• **TASK REQUIREMENTS**
In the entries below, find the line containing "- place violin". Write out that line and all lines after it, exactly, and nothing else.

START THE DATA

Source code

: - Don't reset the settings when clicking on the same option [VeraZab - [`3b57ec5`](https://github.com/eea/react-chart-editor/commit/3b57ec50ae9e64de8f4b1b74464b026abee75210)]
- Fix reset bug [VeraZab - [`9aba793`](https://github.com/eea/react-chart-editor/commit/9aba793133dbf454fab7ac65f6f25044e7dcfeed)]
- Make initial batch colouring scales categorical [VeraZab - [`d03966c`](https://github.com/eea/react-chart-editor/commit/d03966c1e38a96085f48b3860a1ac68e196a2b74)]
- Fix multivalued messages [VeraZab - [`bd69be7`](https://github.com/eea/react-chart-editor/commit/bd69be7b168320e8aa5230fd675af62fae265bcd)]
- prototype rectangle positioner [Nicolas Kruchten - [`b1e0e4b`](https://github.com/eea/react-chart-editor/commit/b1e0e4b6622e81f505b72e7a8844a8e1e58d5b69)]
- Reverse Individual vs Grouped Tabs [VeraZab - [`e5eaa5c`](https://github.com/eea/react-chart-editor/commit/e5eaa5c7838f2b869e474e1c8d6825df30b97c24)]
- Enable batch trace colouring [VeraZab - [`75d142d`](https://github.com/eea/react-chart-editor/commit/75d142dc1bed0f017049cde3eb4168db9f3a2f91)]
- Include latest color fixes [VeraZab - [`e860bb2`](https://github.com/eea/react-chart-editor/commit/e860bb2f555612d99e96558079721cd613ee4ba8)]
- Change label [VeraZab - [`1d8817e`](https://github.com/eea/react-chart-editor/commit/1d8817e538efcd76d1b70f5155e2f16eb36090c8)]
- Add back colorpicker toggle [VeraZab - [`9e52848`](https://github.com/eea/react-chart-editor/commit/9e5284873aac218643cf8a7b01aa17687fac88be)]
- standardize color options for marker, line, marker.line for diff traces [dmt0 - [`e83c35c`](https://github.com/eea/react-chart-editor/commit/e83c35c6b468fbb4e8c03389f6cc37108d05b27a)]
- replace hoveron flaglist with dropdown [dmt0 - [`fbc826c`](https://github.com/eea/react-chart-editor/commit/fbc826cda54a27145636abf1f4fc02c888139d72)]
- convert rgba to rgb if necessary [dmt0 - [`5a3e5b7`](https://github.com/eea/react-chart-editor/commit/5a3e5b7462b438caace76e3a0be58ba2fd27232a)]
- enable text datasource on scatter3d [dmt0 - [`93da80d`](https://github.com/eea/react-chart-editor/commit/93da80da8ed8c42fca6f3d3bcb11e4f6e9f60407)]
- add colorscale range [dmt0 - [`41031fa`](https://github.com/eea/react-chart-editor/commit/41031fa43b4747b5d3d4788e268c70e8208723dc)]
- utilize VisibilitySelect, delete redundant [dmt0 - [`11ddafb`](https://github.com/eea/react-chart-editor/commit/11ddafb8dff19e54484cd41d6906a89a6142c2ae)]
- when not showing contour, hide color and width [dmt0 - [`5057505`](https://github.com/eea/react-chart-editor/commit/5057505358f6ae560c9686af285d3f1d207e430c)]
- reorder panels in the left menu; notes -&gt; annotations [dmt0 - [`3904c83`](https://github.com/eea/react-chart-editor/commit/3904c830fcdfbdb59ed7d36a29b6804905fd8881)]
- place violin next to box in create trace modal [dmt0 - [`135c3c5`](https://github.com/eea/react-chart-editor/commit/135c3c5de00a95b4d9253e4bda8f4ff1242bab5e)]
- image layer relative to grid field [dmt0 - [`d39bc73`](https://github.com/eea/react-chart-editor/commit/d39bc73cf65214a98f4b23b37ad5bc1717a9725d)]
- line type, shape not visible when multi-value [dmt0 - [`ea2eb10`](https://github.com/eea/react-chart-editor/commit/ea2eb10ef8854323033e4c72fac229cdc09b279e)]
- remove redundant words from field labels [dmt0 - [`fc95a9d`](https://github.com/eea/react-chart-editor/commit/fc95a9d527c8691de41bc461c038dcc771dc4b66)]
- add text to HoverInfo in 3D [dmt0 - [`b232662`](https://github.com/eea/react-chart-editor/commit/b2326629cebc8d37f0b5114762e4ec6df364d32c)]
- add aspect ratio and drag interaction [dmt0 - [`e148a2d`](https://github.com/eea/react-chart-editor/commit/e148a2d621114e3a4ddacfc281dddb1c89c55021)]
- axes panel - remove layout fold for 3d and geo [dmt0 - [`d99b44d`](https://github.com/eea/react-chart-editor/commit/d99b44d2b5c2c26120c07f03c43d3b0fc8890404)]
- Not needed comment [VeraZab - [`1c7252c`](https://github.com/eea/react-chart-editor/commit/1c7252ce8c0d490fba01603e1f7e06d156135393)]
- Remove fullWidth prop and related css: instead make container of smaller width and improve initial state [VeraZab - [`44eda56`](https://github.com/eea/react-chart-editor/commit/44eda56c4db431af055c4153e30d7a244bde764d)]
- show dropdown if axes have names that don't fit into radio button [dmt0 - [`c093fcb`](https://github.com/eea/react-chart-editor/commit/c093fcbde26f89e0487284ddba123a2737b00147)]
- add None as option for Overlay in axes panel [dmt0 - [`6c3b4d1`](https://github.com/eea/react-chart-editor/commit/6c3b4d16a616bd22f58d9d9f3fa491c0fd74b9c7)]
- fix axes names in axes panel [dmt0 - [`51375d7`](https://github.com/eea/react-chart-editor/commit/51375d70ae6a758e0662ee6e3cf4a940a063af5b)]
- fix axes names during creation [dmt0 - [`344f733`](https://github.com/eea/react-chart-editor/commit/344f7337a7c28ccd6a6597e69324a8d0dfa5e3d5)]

END THE DATA

• **COMPLETED TASK**
- place violin next to box in create trace modal [dmt0 - [`135c3c5`](https://github.com/eea/react-chart-editor/commit/135c3c5de00a95b4d9253e4bda8f4ff1242bab5e)]
- image layer relative to grid field [dmt0 - [`d39bc73`](https://github.com/eea/react-chart-editor/commit/d39bc73cf65214a98f4b23b37ad5bc1717a9725d)]
- line type, shape not visible when multi-value [dmt0 - [`ea2eb10`](https://github.com/eea/react-chart-editor/commit/ea2eb10ef8854323033e4c72fac229cdc09b279e)]
- remove redundant words from field labels [dmt0 - [`fc95a9d`](https://github.com/eea/react-chart-editor/commit/fc95a9d527c8691de41bc461c038dcc771dc4b66)]
- add text to HoverInfo in 3D [dmt0 - [`b232662`](https://github.com/eea/react-chart-editor/commit/b2326629cebc8d37f0b5114762e4ec6df364d32c)]
- add aspect ratio and drag interaction [dmt0 - [`e148a2d`](https://github.com/eea/react-chart-editor/commit/e148a2d621114e3a4ddacfc281dddb1c89c55021)]
- axes panel - remove layout fold for 3d and geo [dmt0 - [`d99b44d`](https://github.com/eea/react-chart-editor/commit/d99b44d2b5c2c26120c07f03c43d3b0fc8890404)]
- Not needed comment [VeraZab - [`1c7252c`](https://github.com/eea/react-chart-editor/commit/1c7252ce8c0d490fba01603e1f7e06d156135393)]
- Remove fullWidth prop and related css: instead make container of smaller width and improve initial state [VeraZab - [`44eda56`](https://github.com/eea/react-chart-editor/commit/44eda56c4db431af055c4153e30d7a244bde764d)]
- show dropdown if axes have names that don't fit into radio button [dmt0 - [`c093fcb`](https://github.com/eea/react-chart-editor/commit/c093fcbde26f89e0487284ddba123a2737b00147)]
- add None as option for Overlay in axes panel [dmt0 - [`6c3b4d1`](https://github.com/eea/react-chart-editor/commit/6c3b4d16a616bd22f58d9d9f3fa491c0fd74b9c7)]
- fix axes names in axes panel [dmt0 - [`51375d7`](https://github.com/eea/react-chart-editor/commit/51375d70ae6a758e0662ee6e3cf4a940a063af5b)]
- fix axes names during creation [dmt0 - [`344f733`](https://github.com/eea/react-chart-editor/commit/344f7337a7c28ccd6a6597e69324a8d0dfa5e3d5)]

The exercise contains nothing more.